Individuals and employees, on the other hand, are armed with greater access to technology than they have ever had. Today’s mobile phones and tablets, for instance, effectively democratize IT by putting it in just about everyone’s hands. As a result, the concept of technology run by a privileged few no longer works.
“That’s why there is a massive failure – the trust divide between executives and the common people,” Hasib explained. “Employees realize they do not have access or a role. But the reality is everyone handles data and technology, therefore the ultimate cybersecurity posture of any organization depends on people. Behavior of people determines ultimate success.”
Hasib learned about that massive failure when Anthem breached his own health data. And because of Anthem’s reporting structure, Hasib has a cure to the company’s cybersecurity woes that is blunt. “In order to improve cybersecurity, fire some CEOs,” he said. “If any CEO thinks their CFO can run their IT and cybersecurity, then that CEO does not belong in the CEO role.”
Hasib went on to say that the reason there has been such a decline in innovation in America – innovation by employees that is needed to bolster cybersecurity – is because Corporate America has put leaders on an anointed pedestal.
“We think authority is leadership, but it is not – knowledge is leadership,” he said. “Every one of us has some knowledge we can use to guide others in whatever it is we know. Leadership is guiding someone to a purpose, usually where that person wants to go. Management is forcing someone to go where you want that person to go. It is much better to inspire people and lead them to where they want to go.”

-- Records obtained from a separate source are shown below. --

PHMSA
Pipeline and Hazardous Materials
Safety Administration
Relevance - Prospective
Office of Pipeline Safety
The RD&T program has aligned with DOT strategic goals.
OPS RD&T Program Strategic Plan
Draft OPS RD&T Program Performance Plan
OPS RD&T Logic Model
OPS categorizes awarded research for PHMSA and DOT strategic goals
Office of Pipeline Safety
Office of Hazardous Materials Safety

As such, any C-suite officer can inspire values in employees throughout an organization, values that in the case of cybersecurity can include, for example, loyalty, trust and innovation.
“A company that does not have the loyalty of the people in its organization will never have cybersecurity,” Hasib said. “Great companies have a culture where they allow people to take risks – and understand innovation by itself has risk.”

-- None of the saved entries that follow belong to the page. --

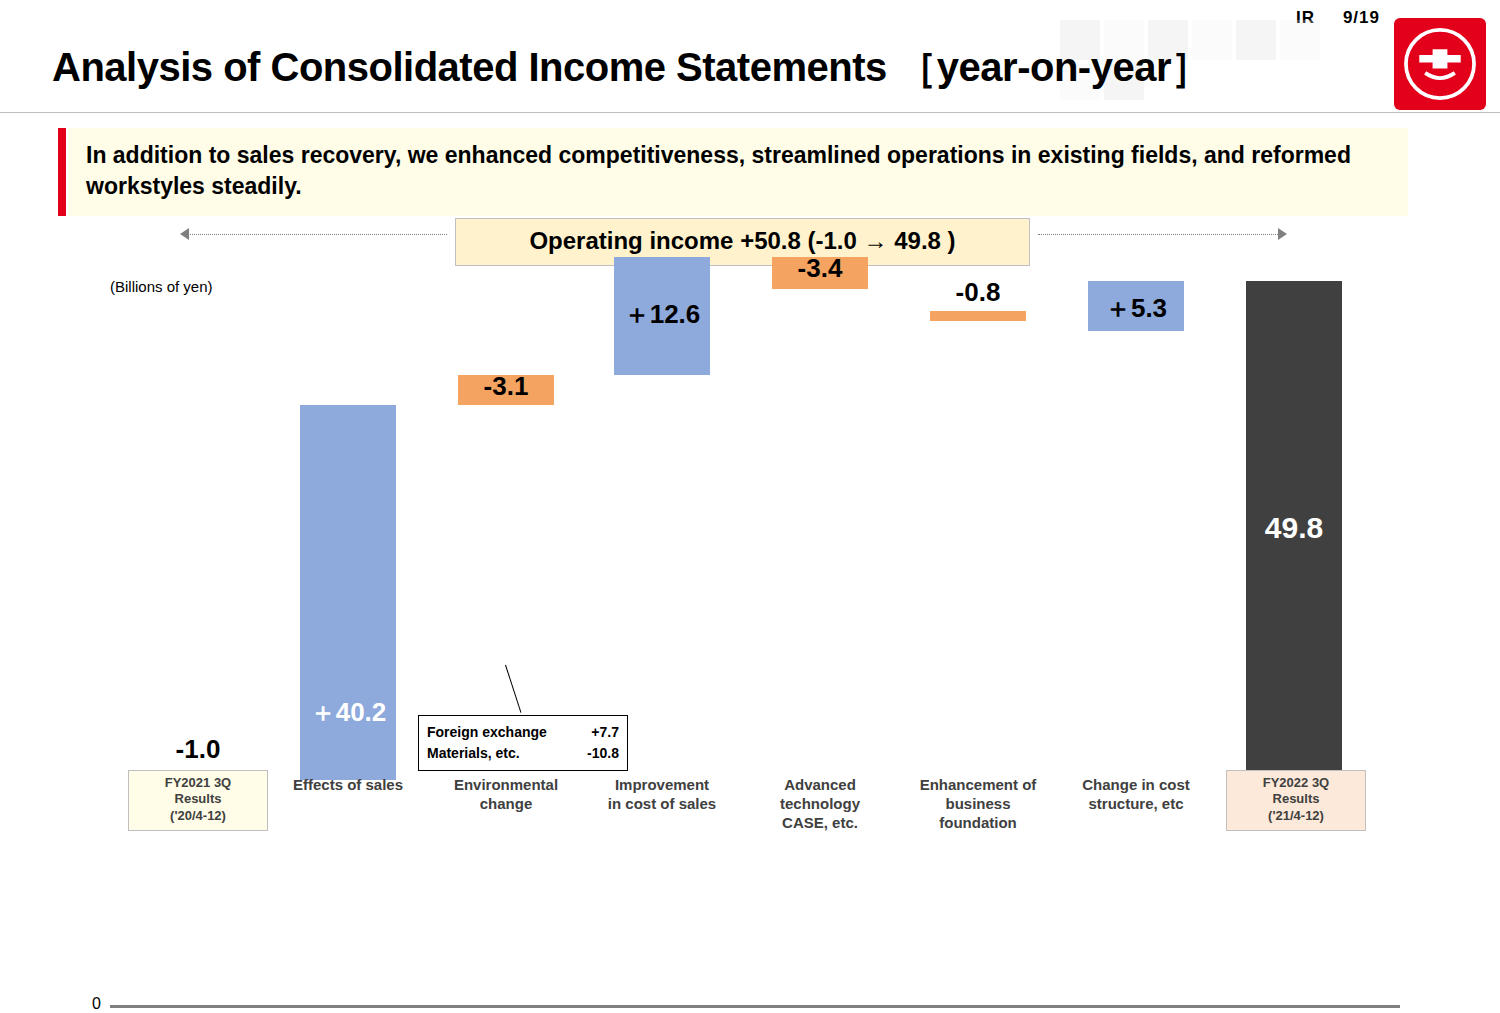IR9/19
Analysis of Consolidated Income Statements ［year-on-year］
In addition to sales recovery, we enhanced competitiveness, streamlined operations in existing fields, and reformed workstyles steadily.
Operating income +50.8 (-1.0 → 49.8 )
(Billions of yen)
0
-1.0
＋40.2
-3.1
Foreign exchange+7.7
Materials, etc.-10.8
＋12.6
-3.4
-0.8
＋5.3
49.8
FY2021 3Q
Results
('20/4-12)
Effects of sales
Environmental
change
Improvement
in cost of sales
Advanced
technology
CASE, etc.
Enhancement of
business
foundation
Change in cost
structure, etc
FY2022 3Q
Results
('21/4-12)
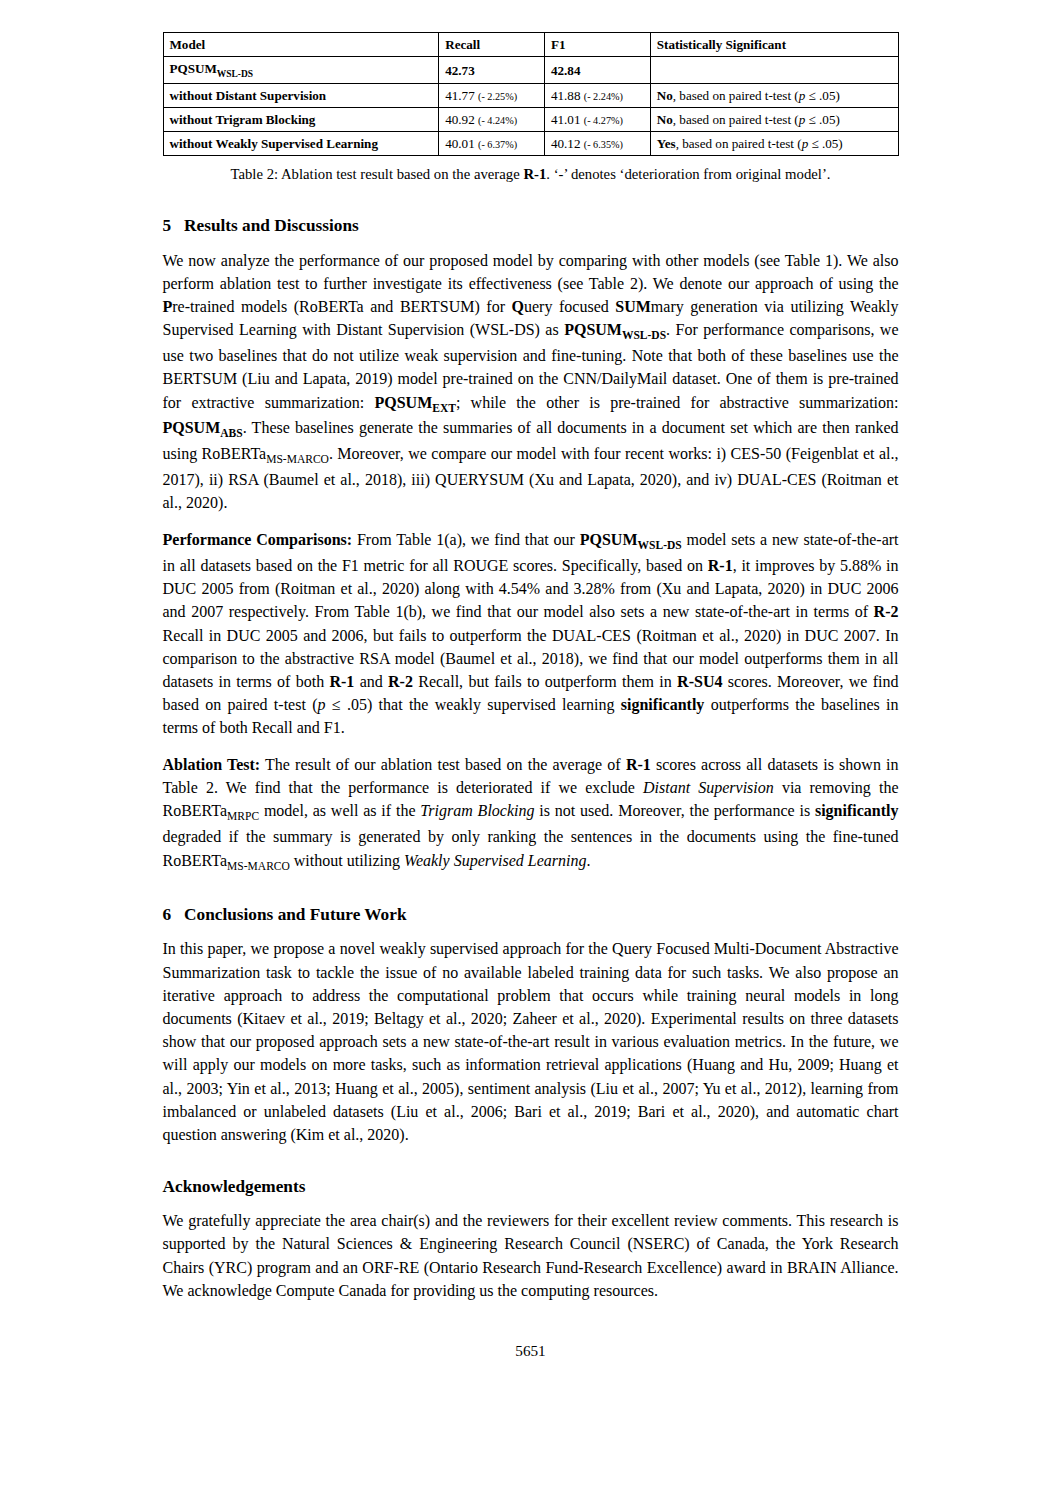| Model | Recall | F1 | Statistically Significant |
| --- | --- | --- | --- |
| PQSUM WSL-DS | 42.73 | 42.84 | |
| without Distant Supervision | 41.77 (- 2.25%) | 41.88 (- 2.24%) | No , based on paired t-test ( p ≤ .05) |
| without Trigram Blocking | 40.92 (- 4.24%) | 41.01 (- 4.27%) | No , based on paired t-test ( p ≤ .05) |
| without Weakly Supervised Learning | 40.01 (- 6.37%) | 40.12 (- 6.35%) | Yes , based on paired t-test ( p ≤ .05) |
Table 2: Ablation test result based on the average R-1. ‘-’ denotes ‘deterioration from original model’.
5 Results and Discussions
We now analyze the performance of our proposed model by comparing with other models (see Table 1). We also perform ablation test to further investigate its effectiveness (see Table 2). We denote our approach of using the Pre-trained models (RoBERTa and BERTSUM) for Query focused SUMmary generation via utilizing Weakly Supervised Learning with Distant Supervision (WSL-DS) as PQSUMWSL-DS. For performance comparisons, we use two baselines that do not utilize weak supervision and fine-tuning. Note that both of these baselines use the BERTSUM (Liu and Lapata, 2019) model pre-trained on the CNN/DailyMail dataset. One of them is pre-trained for extractive summarization: PQSUMEXT; while the other is pre-trained for abstractive summarization: PQSUMABS. These baselines generate the summaries of all documents in a document set which are then ranked using RoBERTaMS-MARCO. Moreover, we compare our model with four recent works: i) CES-50 (Feigenblat et al., 2017), ii) RSA (Baumel et al., 2018), iii) QUERYSUM (Xu and Lapata, 2020), and iv) DUAL-CES (Roitman et al., 2020).
Performance Comparisons: From Table 1(a), we find that our PQSUMWSL-DS model sets a new state-of-the-art in all datasets based on the F1 metric for all ROUGE scores. Specifically, based on R-1, it improves by 5.88% in DUC 2005 from (Roitman et al., 2020) along with 4.54% and 3.28% from (Xu and Lapata, 2020) in DUC 2006 and 2007 respectively. From Table 1(b), we find that our model also sets a new state-of-the-art in terms of R-2 Recall in DUC 2005 and 2006, but fails to outperform the DUAL-CES (Roitman et al., 2020) in DUC 2007. In comparison to the abstractive RSA model (Baumel et al., 2018), we find that our model outperforms them in all datasets in terms of both R-1 and R-2 Recall, but fails to outperform them in R-SU4 scores. Moreover, we find based on paired t-test (p ≤ .05) that the weakly supervised learning significantly outperforms the baselines in terms of both Recall and F1.
Ablation Test: The result of our ablation test based on the average of R-1 scores across all datasets is shown in Table 2. We find that the performance is deteriorated if we exclude Distant Supervision via removing the RoBERTaMRPC model, as well as if the Trigram Blocking is not used. Moreover, the performance is significantly degraded if the summary is generated by only ranking the sentences in the documents using the fine-tuned RoBERTaMS-MARCO without utilizing Weakly Supervised Learning.
6 Conclusions and Future Work
In this paper, we propose a novel weakly supervised approach for the Query Focused Multi-Document Abstractive Summarization task to tackle the issue of no available labeled training data for such tasks. We also propose an iterative approach to address the computational problem that occurs while training neural models in long documents (Kitaev et al., 2019; Beltagy et al., 2020; Zaheer et al., 2020). Experimental results on three datasets show that our proposed approach sets a new state-of-the-art result in various evaluation metrics. In the future, we will apply our models on more tasks, such as information retrieval applications (Huang and Hu, 2009; Huang et al., 2003; Yin et al., 2013; Huang et al., 2005), sentiment analysis (Liu et al., 2007; Yu et al., 2012), learning from imbalanced or unlabeled datasets (Liu et al., 2006; Bari et al., 2019; Bari et al., 2020), and automatic chart question answering (Kim et al., 2020).
Acknowledgements
We gratefully appreciate the area chair(s) and the reviewers for their excellent review comments. This research is supported by the Natural Sciences & Engineering Research Council (NSERC) of Canada, the York Research Chairs (YRC) program and an ORF-RE (Ontario Research Fund-Research Excellence) award in BRAIN Alliance. We acknowledge Compute Canada for providing us the computing resources.
5651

Hasib cited as an example a nuclear power plant he studied. Needless to say, safety was a value its leaders promulgated throughout the organization.
“There, safety is the culture,” he explained. “Every employee is incentivized. Their business is based on how many hours they can go without a safety incident. In healthcare, does any organization give incentives for how many days without data loss? You can certainly have a goal of zero data loss, that is easy enough. What if you rewarded people for that? Everything is negative today, and people are not excited about negative stimulus. Leaders should give people incentives and reward innovation.”
Cybersecurity must indeed be about continuous innovation, Hasib added. Without innovation, an organization will never have cybersecurity, and it’s people who create a culture of innovation.